Task instructions → Everything in the data except the pictures belongs in your answer, copied exactly.

Records to process →
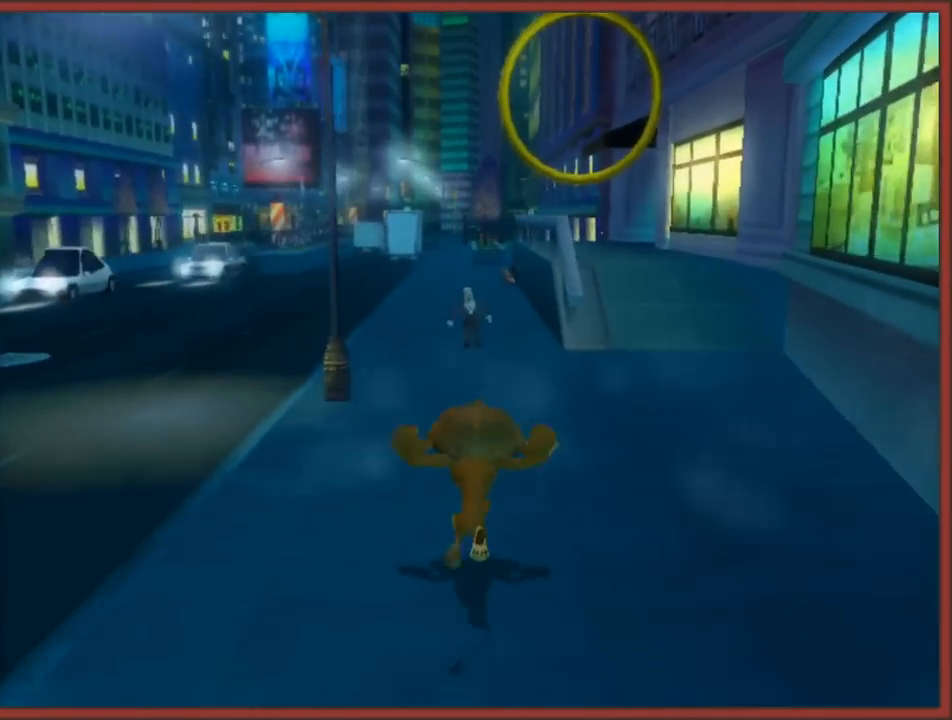
{"buttons": [], "left_stick": "up", "right_stick": "center", "events": []}
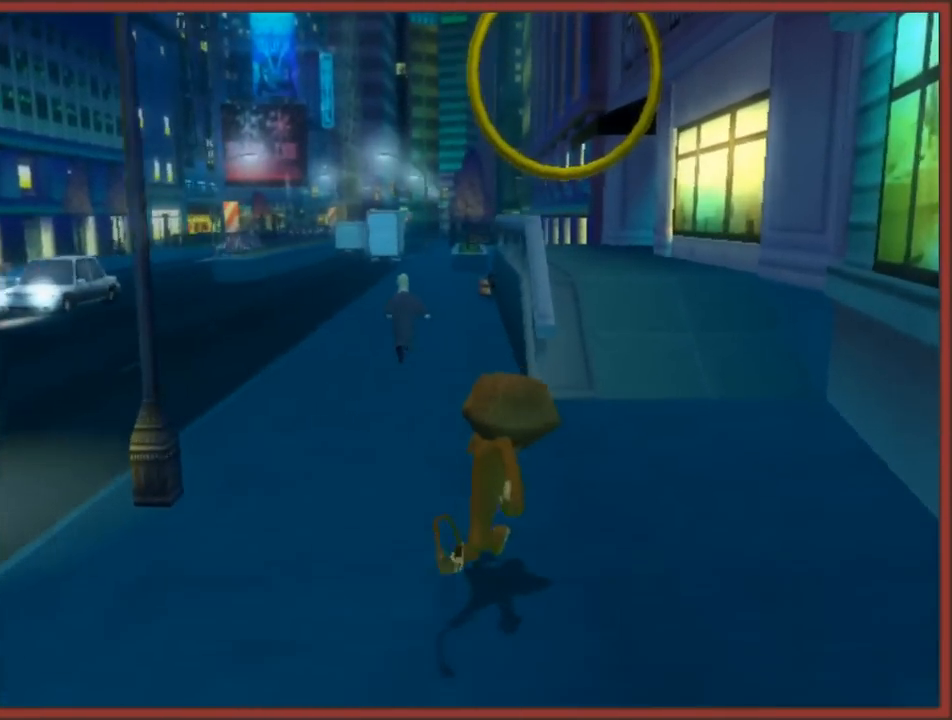
{"buttons": [], "left_stick": "up-right", "right_stick": "center", "events": [[167, "A", "down"], [450, "A", "up"], [483, "left_stick", "up-right"]]}
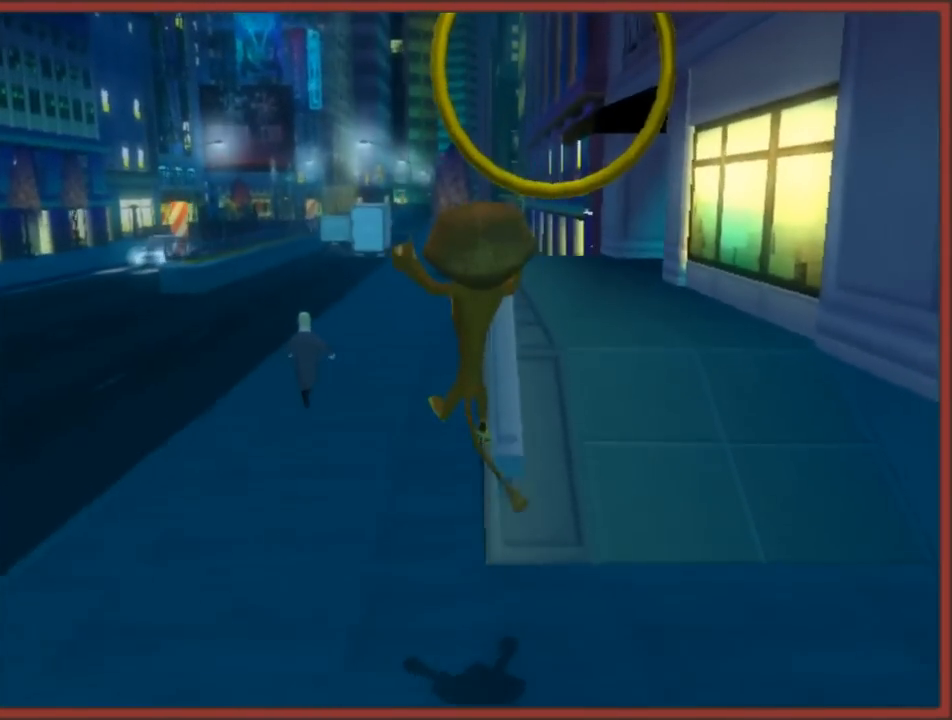
{"buttons": ["A"], "left_stick": "up", "right_stick": "center", "events": [[133, "left_stick", "up"], [250, "left_stick", "up-right"], [350, "left_stick", "up"], [417, "A", "down"]]}
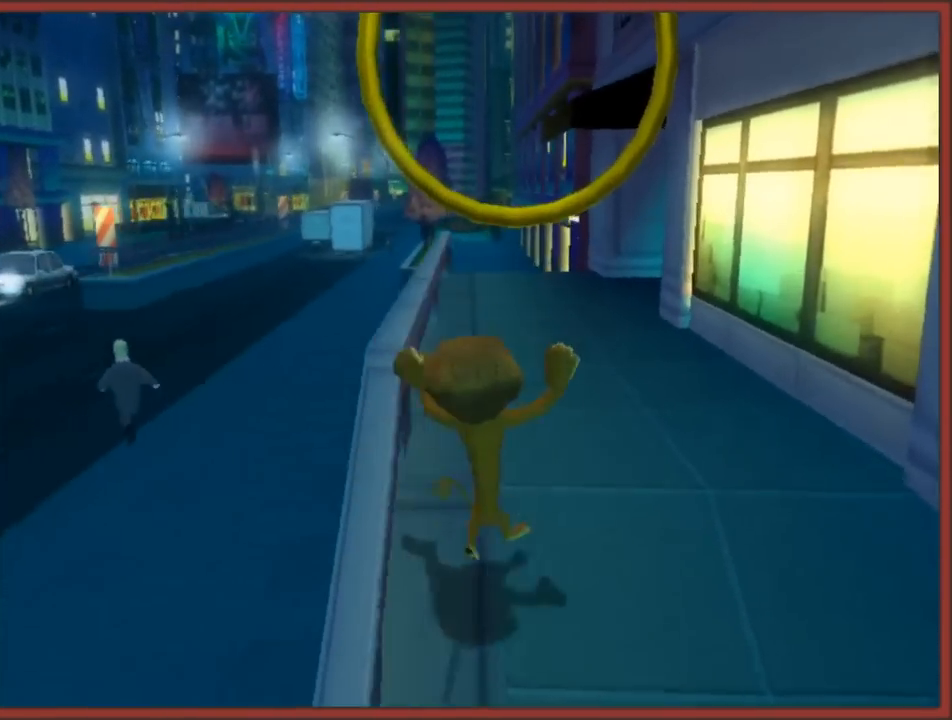
{"buttons": ["A"], "left_stick": "up", "right_stick": "center", "events": [[233, "A", "up"], [333, "A", "down"]]}
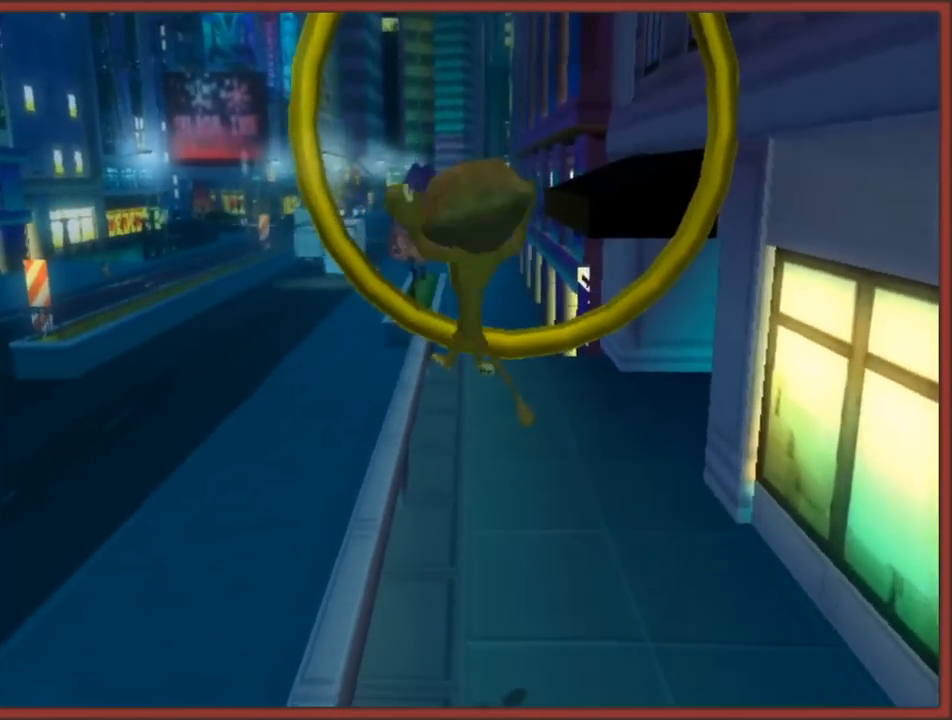
{"buttons": [], "left_stick": "up", "right_stick": "center", "events": [[83, "A", "up"]]}
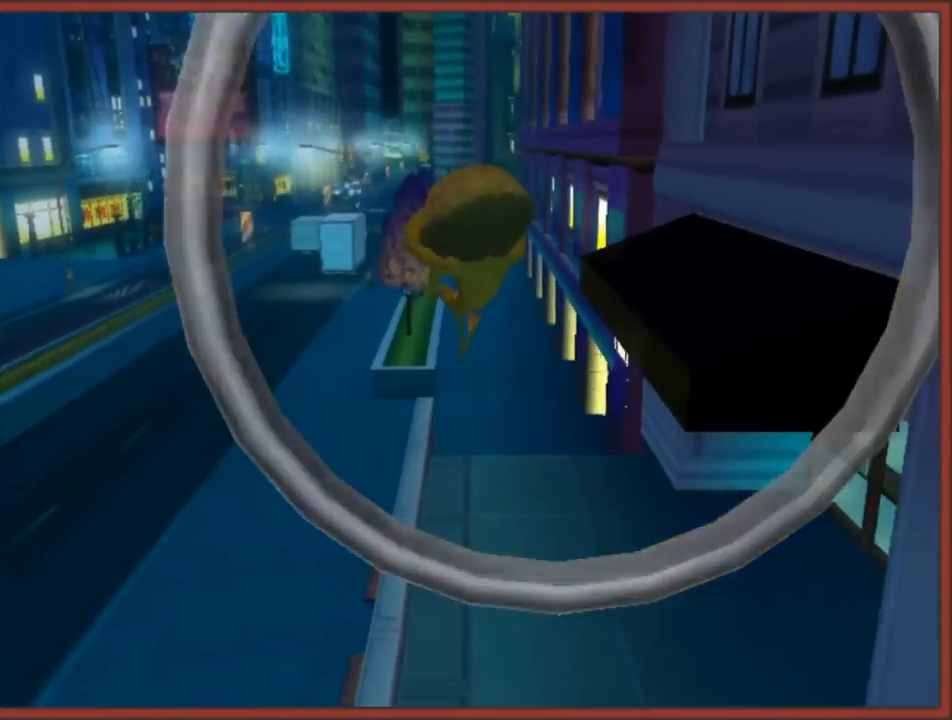
{"buttons": [], "left_stick": "up", "right_stick": "center", "events": [[183, "B", "down"], [283, "B", "up"], [350, "B", "down"], [450, "B", "up"]]}
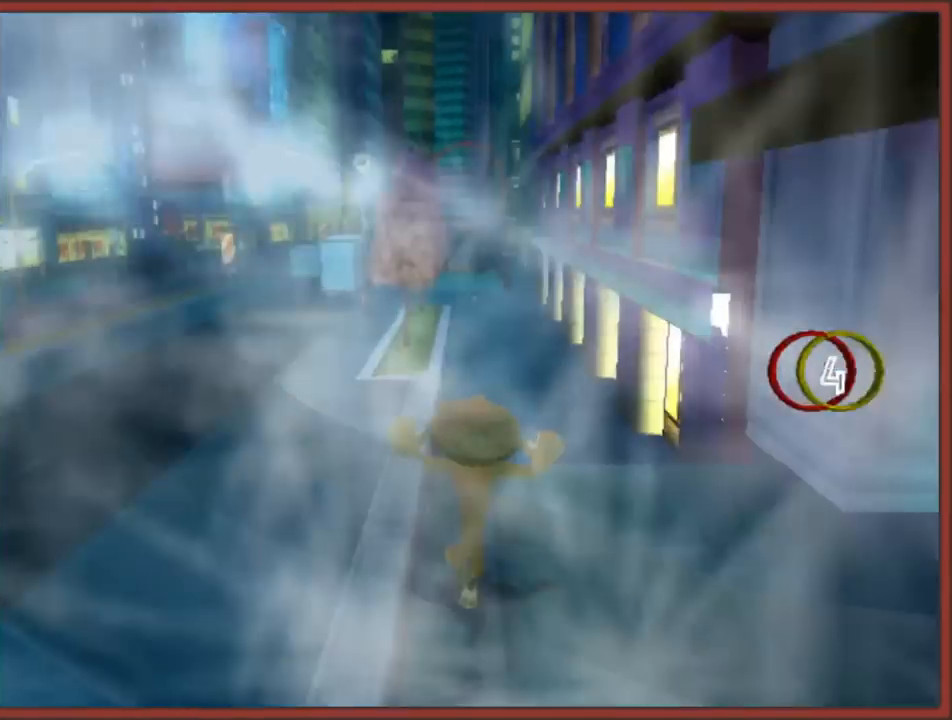
{"buttons": [], "left_stick": "up", "right_stick": "center", "events": [[17, "B", "down"], [117, "B", "up"], [183, "B", "down"], [283, "B", "up"], [367, "B", "down"], [467, "B", "up"]]}
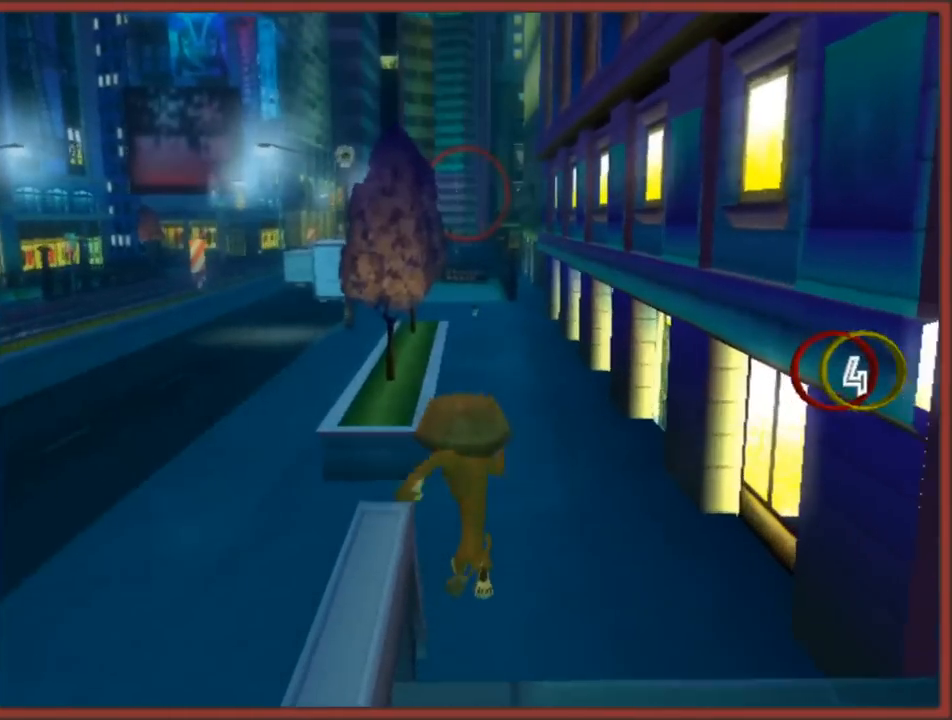
{"buttons": [], "left_stick": "up", "right_stick": "center", "events": [[17, "B", "down"], [133, "B", "up"], [183, "B", "down"], [267, "B", "up"], [350, "B", "down"], [450, "B", "up"]]}
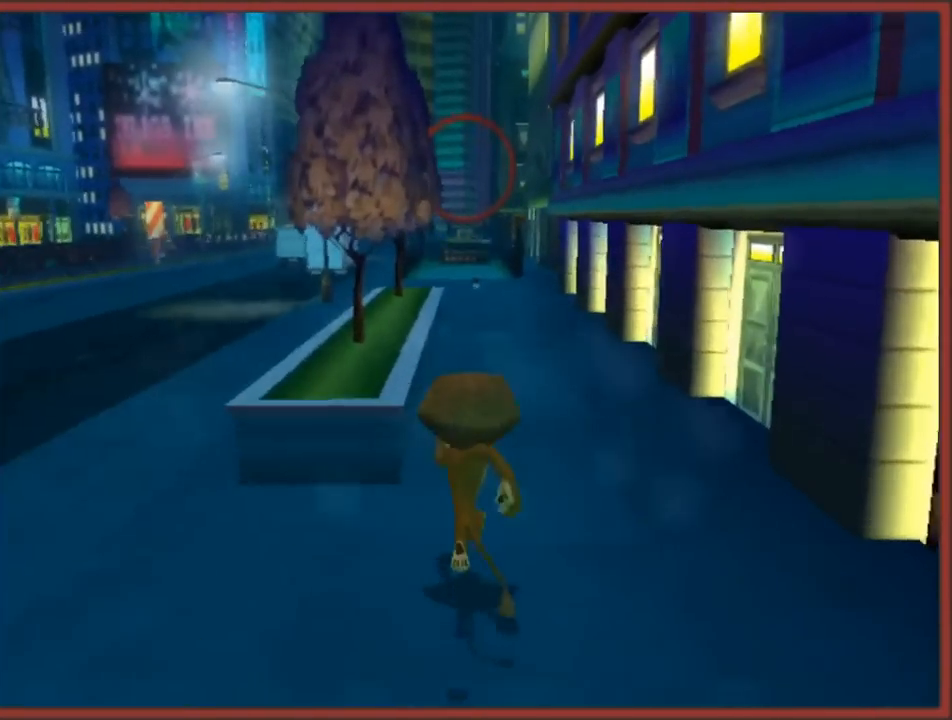
{"buttons": [], "left_stick": "up", "right_stick": "center", "events": [[17, "B", "down"], [117, "B", "up"], [183, "B", "down"], [283, "B", "up"], [333, "B", "down"], [450, "B", "up"]]}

Result →
{"buttons": [], "left_stick": "up", "right_stick": "center", "events": []}
{"buttons": [], "left_stick": "up-right", "right_stick": "center", "events": [[167, "A", "down"], [450, "A", "up"], [483, "left_stick", "up-right"]]}
{"buttons": ["A"], "left_stick": "up", "right_stick": "center", "events": [[133, "left_stick", "up"], [250, "left_stick", "up-right"], [350, "left_stick", "up"], [417, "A", "down"]]}
{"buttons": ["A"], "left_stick": "up", "right_stick": "center", "events": [[233, "A", "up"], [333, "A", "down"]]}
{"buttons": [], "left_stick": "up", "right_stick": "center", "events": [[83, "A", "up"]]}
{"buttons": [], "left_stick": "up", "right_stick": "center", "events": [[183, "B", "down"], [283, "B", "up"], [350, "B", "down"], [450, "B", "up"]]}
{"buttons": [], "left_stick": "up", "right_stick": "center", "events": [[17, "B", "down"], [117, "B", "up"], [183, "B", "down"], [283, "B", "up"], [367, "B", "down"], [467, "B", "up"]]}
{"buttons": [], "left_stick": "up", "right_stick": "center", "events": [[17, "B", "down"], [133, "B", "up"], [183, "B", "down"], [267, "B", "up"], [350, "B", "down"], [450, "B", "up"]]}
{"buttons": [], "left_stick": "up", "right_stick": "center", "events": [[17, "B", "down"], [117, "B", "up"], [183, "B", "down"], [283, "B", "up"], [333, "B", "down"], [450, "B", "up"]]}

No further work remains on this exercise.